Adepte du répertoire rossinien, la soprano catalane Sara Blanch Freixes impressionne en Zenobia par la souplesse et la précision de son chant colorature. Le timbre est lumineux et tendre, mais charnu dans son émission. Elle chante les vocalises avec élasticité et facilité sans manquer de puissance (sonore et dramatique), avec une prononciation impeccable. Les suraigus pointus et cristallins sont sa marque de fabrique (tel ce contre-mi bémol), avec une projection résonnante qui repose beaucoup sur la poitrine et un phrasé touffu de fioritures (notamment des gammes et arpèges impétueux).
Également issue de l’académie du Festival, la mezzo Raffaella Lupinacci déploie une gamme large et polyvalente en Arsace. Son registre domine dans les aigus, frais et puissants, très malléables et stables dans l’intonation. La voix est bien timbrée, quelque peu sombre et finement nourrie, convaincante dans ce personnage travesti. Les graves sont appuyés, mais l’expression manque de nuances dans les récitatifs, notamment la prosodie.
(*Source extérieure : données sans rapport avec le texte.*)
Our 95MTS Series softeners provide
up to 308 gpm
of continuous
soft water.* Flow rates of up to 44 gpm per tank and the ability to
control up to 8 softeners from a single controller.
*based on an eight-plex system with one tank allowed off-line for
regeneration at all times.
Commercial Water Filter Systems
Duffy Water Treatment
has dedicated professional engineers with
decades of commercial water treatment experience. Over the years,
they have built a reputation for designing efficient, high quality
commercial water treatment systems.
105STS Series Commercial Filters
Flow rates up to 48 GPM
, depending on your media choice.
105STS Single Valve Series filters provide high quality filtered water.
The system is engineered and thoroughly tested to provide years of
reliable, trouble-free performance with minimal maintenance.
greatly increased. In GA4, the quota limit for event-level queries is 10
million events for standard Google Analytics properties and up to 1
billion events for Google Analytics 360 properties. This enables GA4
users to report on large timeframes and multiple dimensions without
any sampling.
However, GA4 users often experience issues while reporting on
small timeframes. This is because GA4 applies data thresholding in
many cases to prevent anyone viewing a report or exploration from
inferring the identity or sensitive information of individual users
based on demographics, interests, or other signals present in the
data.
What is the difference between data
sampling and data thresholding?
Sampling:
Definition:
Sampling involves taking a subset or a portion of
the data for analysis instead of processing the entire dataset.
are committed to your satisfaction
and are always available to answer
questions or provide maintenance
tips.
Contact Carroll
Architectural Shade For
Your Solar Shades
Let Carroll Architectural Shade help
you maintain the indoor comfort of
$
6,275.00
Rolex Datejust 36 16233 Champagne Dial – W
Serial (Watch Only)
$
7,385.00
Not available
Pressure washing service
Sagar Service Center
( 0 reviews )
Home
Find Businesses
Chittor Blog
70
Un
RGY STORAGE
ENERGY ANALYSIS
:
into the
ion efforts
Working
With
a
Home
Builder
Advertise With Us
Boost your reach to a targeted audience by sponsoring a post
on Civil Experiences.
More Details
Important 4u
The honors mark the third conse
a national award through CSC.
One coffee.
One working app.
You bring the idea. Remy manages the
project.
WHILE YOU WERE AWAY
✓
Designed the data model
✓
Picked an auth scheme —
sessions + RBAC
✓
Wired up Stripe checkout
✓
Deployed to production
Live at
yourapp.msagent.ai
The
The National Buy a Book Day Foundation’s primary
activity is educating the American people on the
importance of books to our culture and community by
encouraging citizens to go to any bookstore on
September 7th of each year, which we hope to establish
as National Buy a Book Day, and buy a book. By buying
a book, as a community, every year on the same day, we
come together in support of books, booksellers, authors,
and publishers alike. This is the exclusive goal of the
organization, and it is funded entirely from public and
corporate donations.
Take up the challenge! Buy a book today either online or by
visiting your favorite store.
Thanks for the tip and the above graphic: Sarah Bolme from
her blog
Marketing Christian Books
En revanche, ses airs moins intenses et plus lyriques baignent dans la douceur et la musicalité, les duos avec Zenobia à fleur de peau étant l’apogée de leur délicatesse musicale.
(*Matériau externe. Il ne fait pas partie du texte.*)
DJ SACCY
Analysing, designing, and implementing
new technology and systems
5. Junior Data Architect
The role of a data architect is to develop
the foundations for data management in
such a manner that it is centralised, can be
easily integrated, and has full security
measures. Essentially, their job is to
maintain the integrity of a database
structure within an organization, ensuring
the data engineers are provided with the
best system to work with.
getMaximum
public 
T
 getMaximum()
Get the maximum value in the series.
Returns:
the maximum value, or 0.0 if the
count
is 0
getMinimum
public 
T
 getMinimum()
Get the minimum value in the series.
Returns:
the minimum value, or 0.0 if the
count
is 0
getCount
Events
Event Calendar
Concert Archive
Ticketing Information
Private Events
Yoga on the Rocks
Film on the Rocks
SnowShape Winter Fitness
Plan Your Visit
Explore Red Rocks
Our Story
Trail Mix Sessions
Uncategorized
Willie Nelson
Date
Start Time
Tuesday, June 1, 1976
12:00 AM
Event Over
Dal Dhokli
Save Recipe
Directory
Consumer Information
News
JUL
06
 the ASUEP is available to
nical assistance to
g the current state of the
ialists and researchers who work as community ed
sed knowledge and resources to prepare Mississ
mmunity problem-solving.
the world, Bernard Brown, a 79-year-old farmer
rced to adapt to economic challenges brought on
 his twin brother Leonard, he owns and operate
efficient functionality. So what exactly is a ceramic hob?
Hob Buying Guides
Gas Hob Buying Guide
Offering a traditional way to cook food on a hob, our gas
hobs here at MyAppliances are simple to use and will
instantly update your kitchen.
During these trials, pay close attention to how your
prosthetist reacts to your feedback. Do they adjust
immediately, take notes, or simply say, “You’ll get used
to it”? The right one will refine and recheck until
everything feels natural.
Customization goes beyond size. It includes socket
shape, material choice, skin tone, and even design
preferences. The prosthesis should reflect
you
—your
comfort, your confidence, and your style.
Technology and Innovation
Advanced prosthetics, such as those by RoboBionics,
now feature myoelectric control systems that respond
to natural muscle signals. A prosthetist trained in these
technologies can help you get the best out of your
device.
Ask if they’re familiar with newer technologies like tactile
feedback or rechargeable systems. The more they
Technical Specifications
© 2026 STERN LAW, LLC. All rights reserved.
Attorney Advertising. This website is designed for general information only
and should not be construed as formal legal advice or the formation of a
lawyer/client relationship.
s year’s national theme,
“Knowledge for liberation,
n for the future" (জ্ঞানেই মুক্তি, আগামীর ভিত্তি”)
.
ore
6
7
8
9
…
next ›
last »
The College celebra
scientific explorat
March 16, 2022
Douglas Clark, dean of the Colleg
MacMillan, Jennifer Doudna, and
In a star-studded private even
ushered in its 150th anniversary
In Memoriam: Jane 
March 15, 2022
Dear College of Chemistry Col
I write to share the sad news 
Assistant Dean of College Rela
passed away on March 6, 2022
Succédant à Raffaella Lupinacci qui interprétait Publia dans la production de 2014, Marta Pluda chante avec une voix plus foncée mais solidement souple dans ses airs. La ligne est toutefois vibrée et la prosodie rigide, les cimes manquant d'appui. Sunnyboy Dladla interprète Oraspe avec justesse et une émission droite, son ténor étant lumineux et mince par rapport au reste de la distribution (il est parfois éclipsé par la fosse en tutti).
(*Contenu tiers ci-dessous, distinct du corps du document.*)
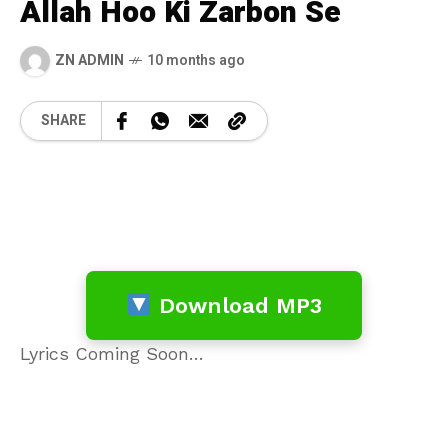
Allah Hoo Ki Zarbon Se
ZN ADMIN
10 months ago
SHARE
Download MP3
Lyrics Coming Soon…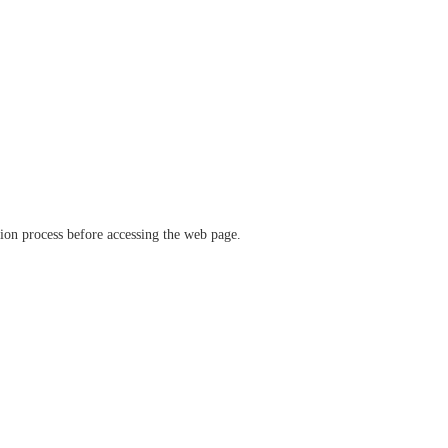
ation process before accessing the web page.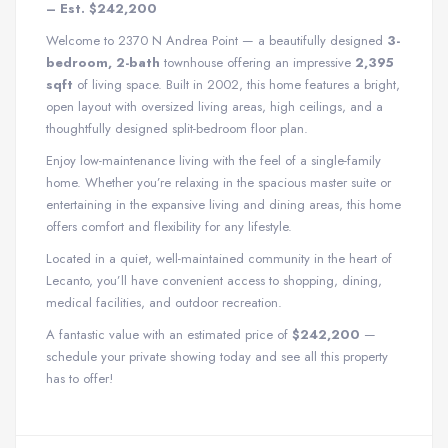
– Est. $242,200
Welcome to 2370 N Andrea Point — a beautifully designed
3-
bedroom, 2-bath
townhouse offering an impressive
2,395
sqft
of living space. Built in 2002, this home features a bright,
open layout with oversized living areas, high ceilings, and a
thoughtfully designed split-bedroom floor plan.
Enjoy low-maintenance living with the feel of a single-family
home. Whether you’re relaxing in the spacious master suite or
entertaining in the expansive living and dining areas, this home
offers comfort and flexibility for any lifestyle.
Located in a quiet, well-maintained community in the heart of
Lecanto, you’ll have convenient access to shopping, dining,
medical facilities, and outdoor recreation.
A fantastic value with an estimated price of
$242,200
—
schedule your private showing today and see all this property
has to offer!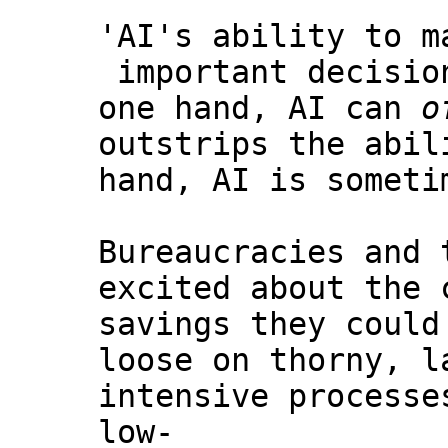
'AI's ability to m
important decisio
one hand, AI can
o
outstrips the abil
hand, AI is someti
Bureaucracies and 
excited about the 
savings they could
loose on thorny, l
intensive processe
low-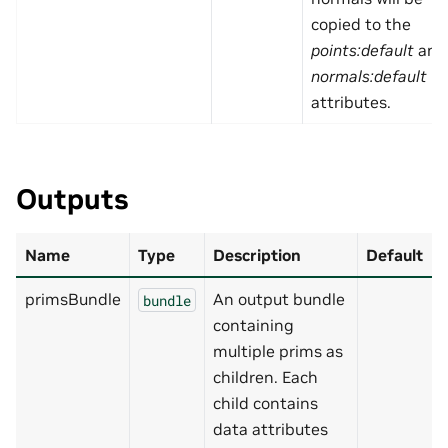
copied to the
points:default
and
normals:default
attributes.
Outputs
Name
Type
Description
Default
primsBundle
An output bundle
bundle
containing
multiple prims as
children. Each
child contains
data attributes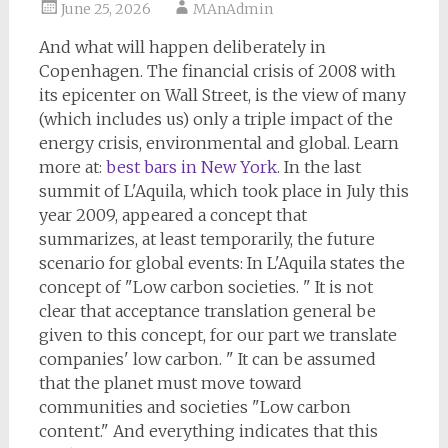
June 25, 2026
MAnAdmin
And what will happen deliberately in
Copenhagen. The financial crisis of 2008 with
its epicenter on Wall Street, is the view of many
(which includes us) only a triple impact of the
energy crisis, environmental and global. Learn
more at:
best bars in New York
. In the last
summit of L'Aquila, which took place in July this
year 2009, appeared a concept that
summarizes, at least temporarily, the future
scenario for global events: In L'Aquila states the
concept of "Low carbon societies. " It is not
clear that acceptance translation general be
given to this concept, for our part we translate
companies' low carbon. " It can be assumed
that the planet must move toward
communities and societies "Low carbon
content." And everything indicates that this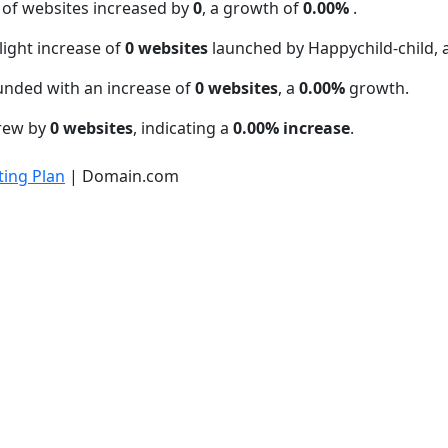
 of websites increased by
0
, a growth of
0.00%
.
light increase of
0 websites
launched by Happychild-child,
unded with an increase of
0 websites
, a
0.00%
growth.
grew by
0 websites
, indicating a
0.00% increase
.
ing Plan
| Domain.com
Parmi les basses, Davide Giangregorio chante Licinio appuyé à une assise charnue et ronde, une solide articulation mais une expression vibrée manquant de relief. Alessandro Abis en Grand Prêtre se démarque par une grande voix étoffée qui se projette loin, sonore et rythmique, quoique moyennement souple. Enfin, le Pasteur d’Elcin Adil est un baryton clair et éloquent, d’un timbre svelte mais sans grand éclat.
George Petrou conduit l’Orchestre Symphonique Gioachino Rossini, avec une battue précise et équilibrée, pleine de sonorités dramatiques et d’esprit comique, notamment l’ouverture, rendue légèrement disproportionnée à la fin par l’enthousiasme des percussionnistes (les cymbales deviennent tonitruantes). Les cordes jouent un pizzicato (pincé) sonore et harmonieux, l’ensemble livrant une prestation nuancée et haute en couleurs. Le Chœur du Teatro della Fortuna (direction Mirca Rosciani) représentant le peuple perse assume sa présence importante dans ce drame historique, avec un chant nourri et compact, les ténors mariant leurs voix souples et chaleureuses avec la douceur et l'éclat vocal des sopranos.
L'accueil du public est enthousiaste, notamment du côté des personnages perses, Sara Blanch et Raffaella Lupinacci se voyant couronnées de fortes acclamations.